Men of that nationality exist everywhere; and no “shadrach” in a blast furnace refuses more obstinately to melt and become assimilated to the rest of the iron ore, than they refuse to assimilate themselves to their neighbours. They are found elsewhere only in colonies; but even in this their original home, massacre, oppression, and the deliberate planting of counter-balancing colonies of Kurds in villages whence the original owners have been expelled, has reduced them to something less than half the present population.

As a people there are few who have a good word for them. They are said to be cowardly and treacherous; to be mere money-grubbers, and so on ad nauseam. The charges vary; but all agree that the objects of them are objectionable somehow. They seem, in fact, to be a sort of Dr. Fell of nationalities; for every one dislikes them, though[{238}] often enough they cannot tell the reason. Even the writer, who has not the least objection to thieves, murderers, and devil-worshippers, and who has a kindly feeling for a successful cheat, admits to getting on less well with Armenians than with other Orientals.

And yet there is much about them that anyone must admire. They have, in fact, much in common with the Jew, who excites much the same feeling among many estimable people! Both have the same attachment, alike to money and to their own peculiar form of religion. Both have the same power of endurance and toughness. And as both have had much the same treatment for generations, and both are nations without a country, they have developed much the same characteristics. Money and intrigue have been their only weapons; and they have naturally come to think these the most important of all things. We can have nothing but admiration for their devotion to their nation, with which their religion and their church is bound up; and they have a high sense of their duty to it, as shown by their educational institutions. Men call them a nation of cowards; but that charge at least is false. In the massacres of 1895, armed men were butchering unarmed; and there was no test of anything but passive endurance.
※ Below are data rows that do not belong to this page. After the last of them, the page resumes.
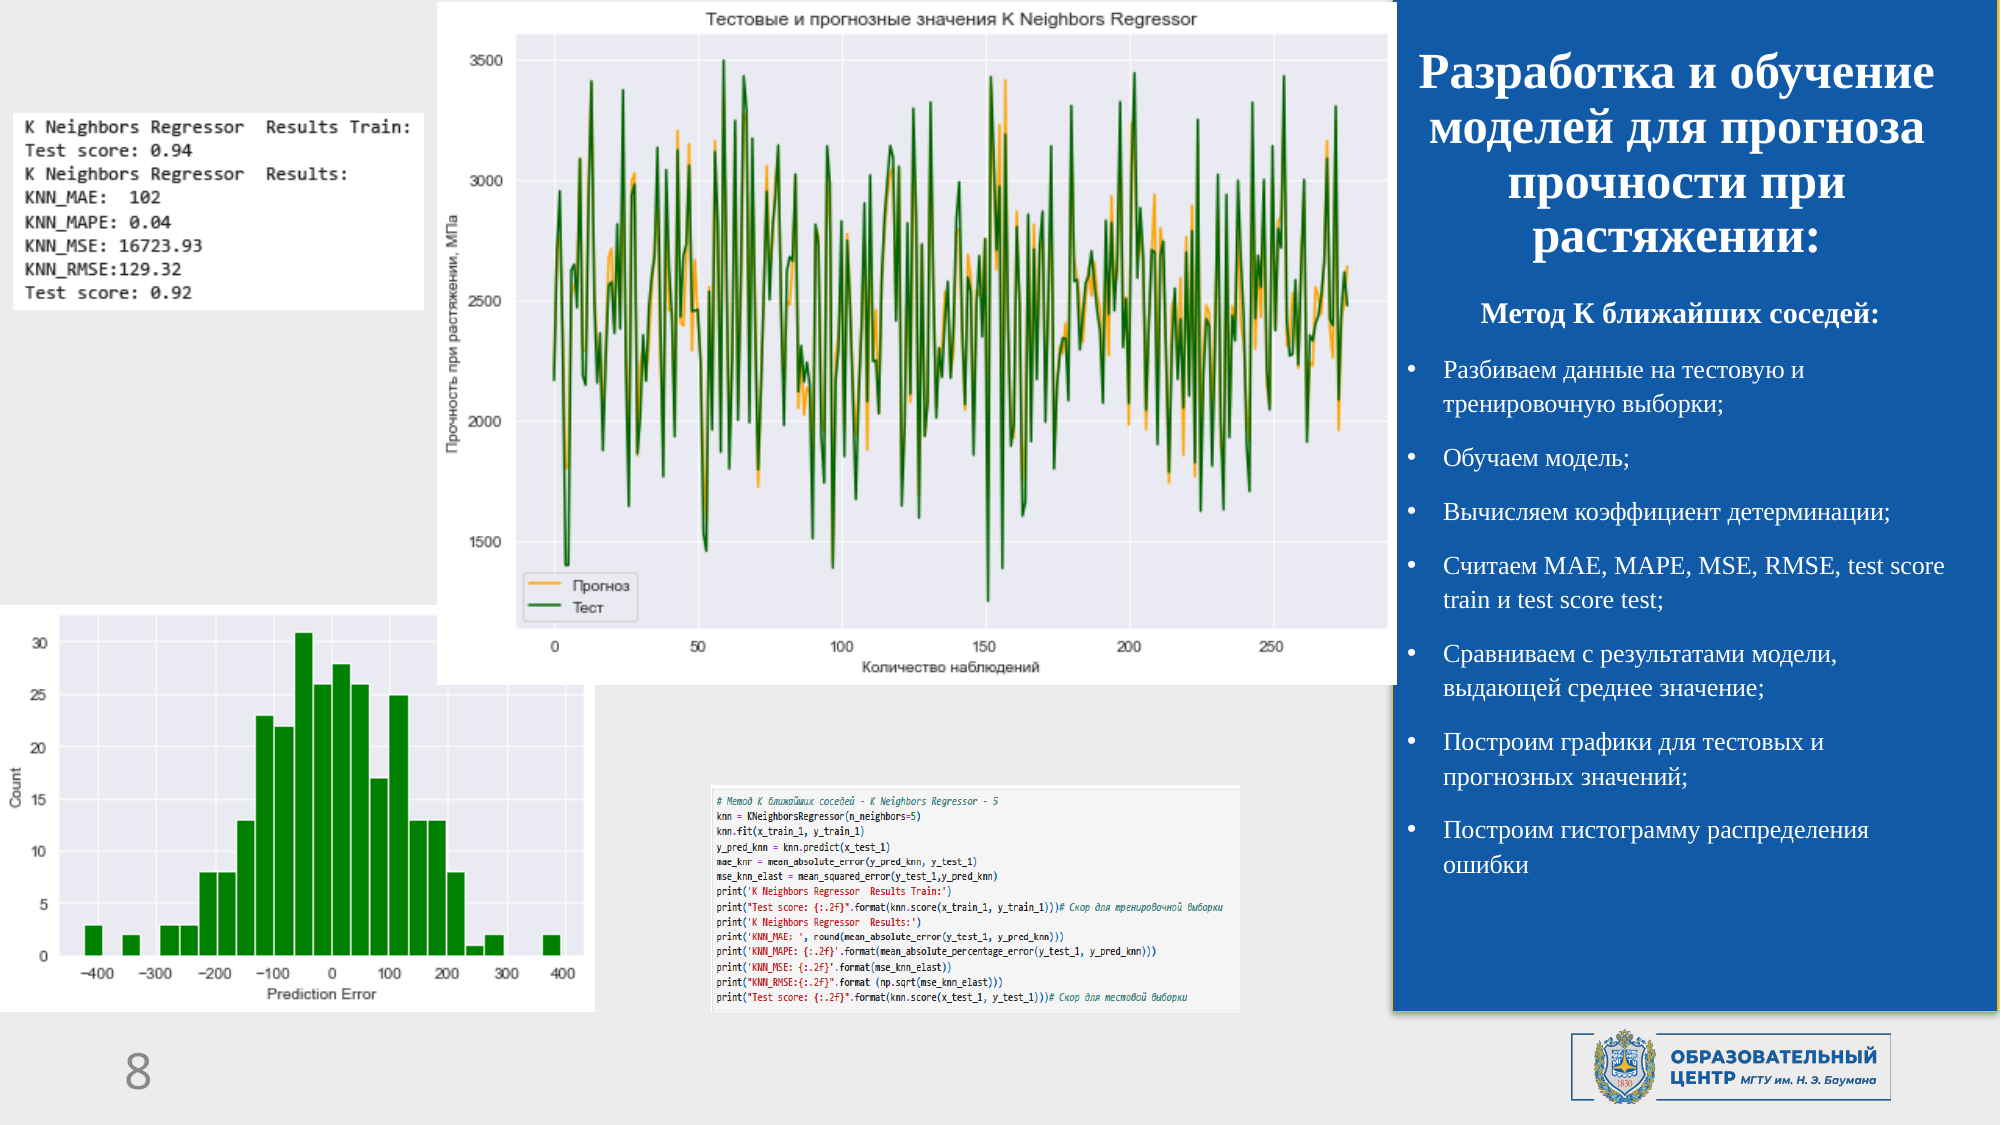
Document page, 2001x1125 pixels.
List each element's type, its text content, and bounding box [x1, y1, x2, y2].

picture [0, 1, 1397, 1012]
picture [12, 112, 425, 311]
picture [711, 785, 1240, 1012]
text_box [1392, 0, 1999, 1012]
text_box Разработка и обучение моделей для прогноза прочности при растяжении: [1400, 37, 1954, 276]
text_box Метод К ближайших соседей: Разбиваем данные на тестовую и тренировочную выборки; Обучаем модель; Вычисляем коэффициент детерминации; Считаем MAE, MAPE, MSE, RMSE, test score train и test score test; Сравниваем с результатами модели, выдающей среднее значение; Построим графики для тестовых и прогнозных значений; Построим гистограмму распределения ошибки [1392, 280, 1969, 888]
slide_number 8 [109, 1043, 248, 1104]
picture [1571, 1029, 1891, 1104]
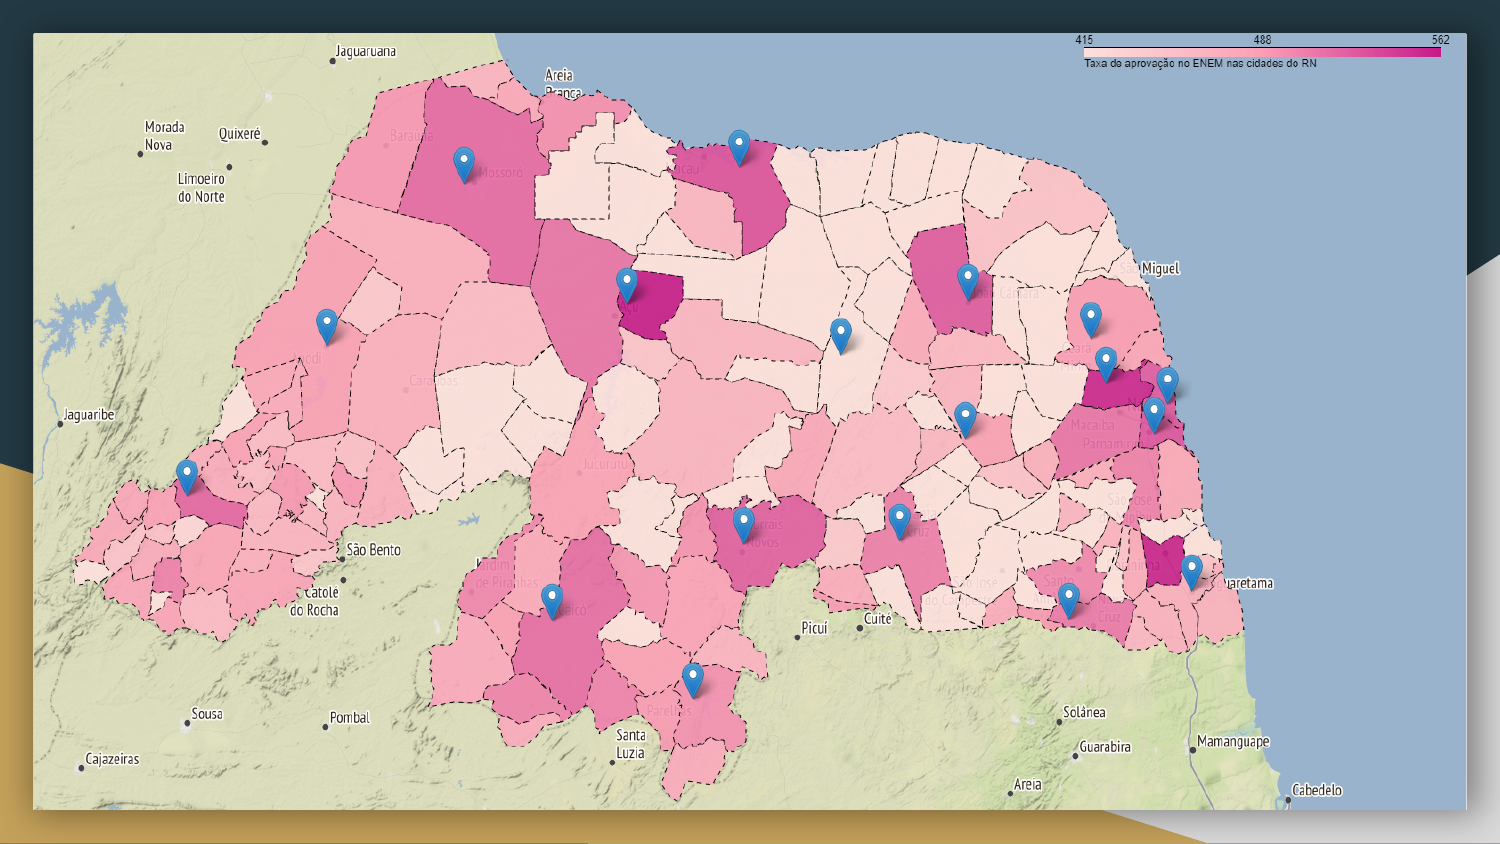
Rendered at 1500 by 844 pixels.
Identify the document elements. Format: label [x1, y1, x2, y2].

picture [33, 33, 1466, 810]
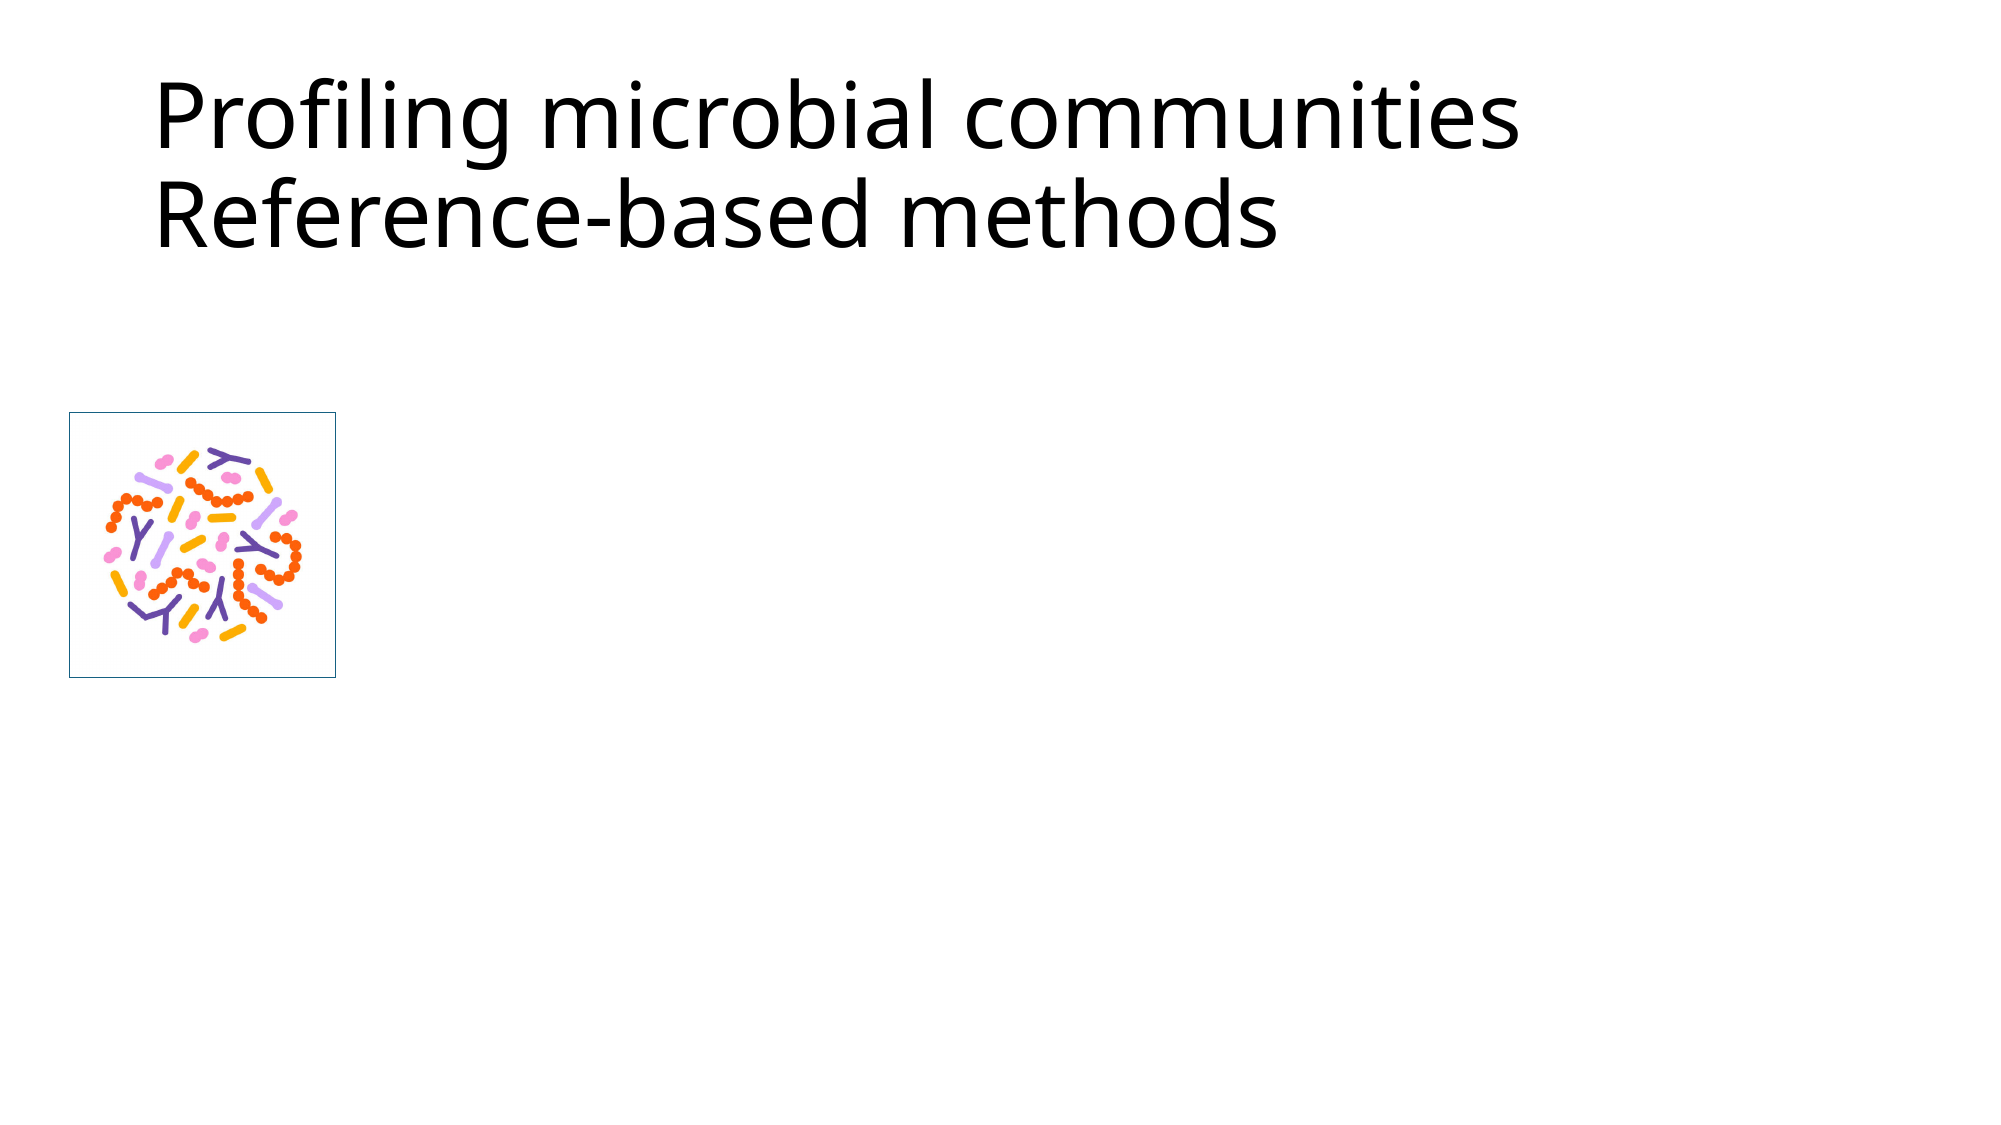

Yet how many could have saved their lives by a mere verbal acceptance of Islam? We shall have a good deal to say to the discredit of the revolutionaries among them, the “Fedais;” but at least the terror that that very small body could inspire among Turks and Kurds in three provinces ought alone to acquit them of any reproach of cowardice.

Both as nation and as church they have a long history, for which we may refer the reader to such works as Lynch’s “Armenia.” They have been subject to the Ottoman Turks since the year 1365, when the latest of a series of Armenian kingdoms finally collapsed. But outlying colonies of their nation exist, as is well known, in several lands, notably in Persia and India.

Their Christianity dates back to 312 A.D. when the whole people was converted by the joint efforts of their king,[{239}] Tiridates, and Saint Gregory the Illuminator. The Greek Church calls them heretical; but their heresy is in truth no more than a resolution to maintain the independence of their church, which is now the sole expression of their nationality, and is prized accordingly. It is true that they refuse to accept one of the Councils that most of the world calls “General,” viz. that of Chalcedon; but they have been at some pains to insert into their version of the creed words expressly condemnatory of that peculiar “Monophysite” heresy which their rejection of Chalcedon is supposed to affirm; and their real cause for disagreeing with that Council was its recognition of the Primacy of the Patriarch of Constantinople.